* start Entries provided *
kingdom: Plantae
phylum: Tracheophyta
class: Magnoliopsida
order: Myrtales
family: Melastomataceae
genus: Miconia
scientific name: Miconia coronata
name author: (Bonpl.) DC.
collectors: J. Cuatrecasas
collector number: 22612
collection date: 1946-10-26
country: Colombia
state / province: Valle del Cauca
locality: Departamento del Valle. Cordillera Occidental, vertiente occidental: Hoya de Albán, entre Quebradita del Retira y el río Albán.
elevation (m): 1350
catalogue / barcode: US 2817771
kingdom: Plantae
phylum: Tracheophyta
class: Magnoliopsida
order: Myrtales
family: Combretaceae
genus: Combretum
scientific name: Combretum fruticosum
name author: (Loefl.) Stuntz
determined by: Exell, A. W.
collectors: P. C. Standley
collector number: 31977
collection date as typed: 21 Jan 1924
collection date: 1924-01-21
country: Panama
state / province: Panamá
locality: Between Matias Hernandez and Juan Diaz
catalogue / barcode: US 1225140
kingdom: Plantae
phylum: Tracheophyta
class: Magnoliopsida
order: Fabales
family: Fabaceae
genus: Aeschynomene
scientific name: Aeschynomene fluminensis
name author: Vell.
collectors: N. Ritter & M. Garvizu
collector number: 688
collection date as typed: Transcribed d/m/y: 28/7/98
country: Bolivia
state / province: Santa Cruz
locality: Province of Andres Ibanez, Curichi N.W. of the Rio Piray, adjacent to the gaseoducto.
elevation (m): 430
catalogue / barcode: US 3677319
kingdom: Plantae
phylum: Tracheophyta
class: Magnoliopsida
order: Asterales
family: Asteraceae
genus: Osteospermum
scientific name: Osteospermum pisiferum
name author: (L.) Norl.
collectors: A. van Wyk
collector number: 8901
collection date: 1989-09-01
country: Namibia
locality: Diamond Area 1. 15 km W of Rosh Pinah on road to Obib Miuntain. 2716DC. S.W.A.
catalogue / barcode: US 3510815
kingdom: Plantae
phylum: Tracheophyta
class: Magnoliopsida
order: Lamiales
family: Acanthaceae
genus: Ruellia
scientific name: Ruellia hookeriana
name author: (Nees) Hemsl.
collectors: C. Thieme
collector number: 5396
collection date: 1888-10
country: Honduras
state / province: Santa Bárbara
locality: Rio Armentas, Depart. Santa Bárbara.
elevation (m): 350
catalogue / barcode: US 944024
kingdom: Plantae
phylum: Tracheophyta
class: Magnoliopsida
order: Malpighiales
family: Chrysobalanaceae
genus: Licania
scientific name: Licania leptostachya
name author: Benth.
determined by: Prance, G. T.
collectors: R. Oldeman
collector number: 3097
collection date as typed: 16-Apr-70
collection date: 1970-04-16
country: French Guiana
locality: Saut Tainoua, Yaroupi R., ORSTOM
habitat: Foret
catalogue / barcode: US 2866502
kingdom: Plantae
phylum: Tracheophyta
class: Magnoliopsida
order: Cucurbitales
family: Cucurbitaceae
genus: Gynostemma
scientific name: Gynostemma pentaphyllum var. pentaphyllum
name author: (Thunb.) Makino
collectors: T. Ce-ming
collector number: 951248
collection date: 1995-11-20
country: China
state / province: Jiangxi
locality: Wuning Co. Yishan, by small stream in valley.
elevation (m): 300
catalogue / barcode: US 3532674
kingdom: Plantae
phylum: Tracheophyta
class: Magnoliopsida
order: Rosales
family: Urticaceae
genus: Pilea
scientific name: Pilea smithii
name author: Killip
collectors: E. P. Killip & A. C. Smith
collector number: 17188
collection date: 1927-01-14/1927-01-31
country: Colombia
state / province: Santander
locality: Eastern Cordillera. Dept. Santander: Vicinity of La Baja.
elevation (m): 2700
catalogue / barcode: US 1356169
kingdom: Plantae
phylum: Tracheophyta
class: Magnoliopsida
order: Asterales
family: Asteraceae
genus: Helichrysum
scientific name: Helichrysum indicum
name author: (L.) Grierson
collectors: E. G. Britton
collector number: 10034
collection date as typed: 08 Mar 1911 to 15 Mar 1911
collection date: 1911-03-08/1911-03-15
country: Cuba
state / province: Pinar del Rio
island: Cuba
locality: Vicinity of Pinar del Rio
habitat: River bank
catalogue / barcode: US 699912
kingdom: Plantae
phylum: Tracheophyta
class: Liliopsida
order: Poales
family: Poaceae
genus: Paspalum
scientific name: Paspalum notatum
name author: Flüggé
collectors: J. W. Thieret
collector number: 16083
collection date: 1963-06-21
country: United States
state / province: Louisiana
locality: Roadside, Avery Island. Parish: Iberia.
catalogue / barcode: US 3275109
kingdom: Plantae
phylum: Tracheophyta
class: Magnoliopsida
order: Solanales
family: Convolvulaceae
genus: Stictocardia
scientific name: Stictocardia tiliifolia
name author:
* end Entries provided *
Render every line of the material above as a numbered list, omitting any blank lines.

1. kingdom: Plantae
2. phylum: Tracheophyta
3. class: Magnoliopsida
4. order: Myrtales
5. family: Melastomataceae
6. genus: Miconia
7. scientific name: Miconia coronata
8. name author: (Bonpl.) DC.
9. collectors: J. Cuatrecasas
10. collector number: 22612
11. collection date: 1946-10-26
12. country: Colombia
13. state / province: Valle del Cauca
14. locality: Departamento del Valle. Cordillera Occidental, vertiente occidental: Hoya de Albán, entre Quebradita del Retira y el río Albán.
15. elevation (m): 1350
16. catalogue / barcode: US 2817771
17. kingdom: Plantae
18. phylum: Tracheophyta
19. class: Magnoliopsida
20. order: Myrtales
21. family: Combretaceae
22. genus: Combretum
23. scientific name: Combretum fruticosum
24. name author: (Loefl.) Stuntz
25. determined by: Exell, A. W.
26. collectors: P. C. Standley
27. collector number: 31977
28. collection date as typed: 21 Jan 1924
29. collection date: 1924-01-21
30. country: Panama
31. state / province: Panamá
32. locality: Between Matias Hernandez and Juan Diaz
33. catalogue / barcode: US 1225140
34. kingdom: Plantae
35. phylum: Tracheophyta
36. class: Magnoliopsida
37. order: Fabales
38. family: Fabaceae
39. genus: Aeschynomene
40. scientific name: Aeschynomene fluminensis
41. name author: Vell.
42. collectors: N. Ritter & M. Garvizu
43. collector number: 688
44. collection date as typed: Transcribed d/m/y: 28/7/98
45. country: Bolivia
46. state / province: Santa Cruz
47. locality: Province of Andres Ibanez, Curichi N.W. of the Rio Piray, adjacent to the gaseoducto.
48. elevation (m): 430
49. catalogue / barcode: US 3677319
50. kingdom: Plantae
51. phylum: Tracheophyta
52. class: Magnoliopsida
53. order: Asterales
54. family: Asteraceae
55. genus: Osteospermum
56. scientific name: Osteospermum pisiferum
57. name author: (L.) Norl.
58. collectors: A. van Wyk
59. collector number: 8901
60. collection date: 1989-09-01
61. country: Namibia
62. locality: Diamond Area 1. 15 km W of Rosh Pinah on road to Obib Miuntain. 2716DC. S.W.A.
63. catalogue / barcode: US 3510815
64. kingdom: Plantae
65. phylum: Tracheophyta
66. class: Magnoliopsida
67. order: Lamiales
68. family: Acanthaceae
69. genus: Ruellia
70. scientific name: Ruellia hookeriana
71. name author: (Nees) Hemsl.
72. collectors: C. Thieme
73. collector number: 5396
74. collection date: 1888-10
75. country: Honduras
76. state / province: Santa Bárbara
77. locality: Rio Armentas, Depart. Santa Bárbara.
78. elevation (m): 350
79. catalogue / barcode: US 944024
80. kingdom: Plantae
81. phylum: Tracheophyta
82. class: Magnoliopsida
83. order: Malpighiales
84. family: Chrysobalanaceae
85. genus: Licania
86. scientific name: Licania leptostachya
87. name author: Benth.
88. determined by: Prance, G. T.
89. collectors: R. Oldeman
90. collector number: 3097
91. collection date as typed: 16-Apr-70
92. collection date: 1970-04-16
93. country: French Guiana
94. locality: Saut Tainoua, Yaroupi R., ORSTOM
95. habitat: Foret
96. catalogue / barcode: US 2866502
97. kingdom: Plantae
98. phylum: Tracheophyta
99. class: Magnoliopsida
100. order: Cucurbitales
101. family: Cucurbitaceae
102. genus: Gynostemma
103. scientific name: Gynostemma pentaphyllum var. pentaphyllum
104. name author: (Thunb.) Makino
105. collectors: T. Ce-ming
106. collector number: 951248
107. collection date: 1995-11-20
108. country: China
109. state / province: Jiangxi
110. locality: Wuning Co. Yishan, by small stream in valley.
111. elevation (m): 300
112. catalogue / barcode: US 3532674
113. kingdom: Plantae
114. phylum: Tracheophyta
115. class: Magnoliopsida
116. order: Rosales
117. family: Urticaceae
118. genus: Pilea
119. scientific name: Pilea smithii
120. name author: Killip
121. collectors: E. P. Killip & A. C. Smith
122. collector number: 17188
123. collection date: 1927-01-14/1927-01-31
124. country: Colombia
125. state / province: Santander
126. locality: Eastern Cordillera. Dept. Santander: Vicinity of La Baja.
127. elevation (m): 2700
128. catalogue / barcode: US 1356169
129. kingdom: Plantae
130. phylum: Tracheophyta
131. class: Magnoliopsida
132. order: Asterales
133. family: Asteraceae
134. genus: Helichrysum
135. scientific name: Helichrysum indicum
136. name author: (L.) Grierson
137. collectors: E. G. Britton
138. collector number: 10034
139. collection date as typed: 08 Mar 1911 to 15 Mar 1911
140. collection date: 1911-03-08/1911-03-15
141. country: Cuba
142. state / province: Pinar del Rio
143. island: Cuba
144. locality: Vicinity of Pinar del Rio
145. habitat: River bank
146. catalogue / barcode: US 699912
147. kingdom: Plantae
148. phylum: Tracheophyta
149. class: Liliopsida
150. order: Poales
151. family: Poaceae
152. genus: Paspalum
153. scientific name: Paspalum notatum
154. name author: Flüggé
155. collectors: J. W. Thieret
156. collector number: 16083
157. collection date: 1963-06-21
158. country: United States
159. state / province: Louisiana
160. locality: Roadside, Avery Island. Parish: Iberia.
161. catalogue / barcode: US 3275109
162. kingdom: Plantae
163. phylum: Tracheophyta
164. class: Magnoliopsida
165. order: Solanales
166. family: Convolvulaceae
167. genus: Stictocardia
168. scientific name: Stictocardia tiliifolia
169. name author:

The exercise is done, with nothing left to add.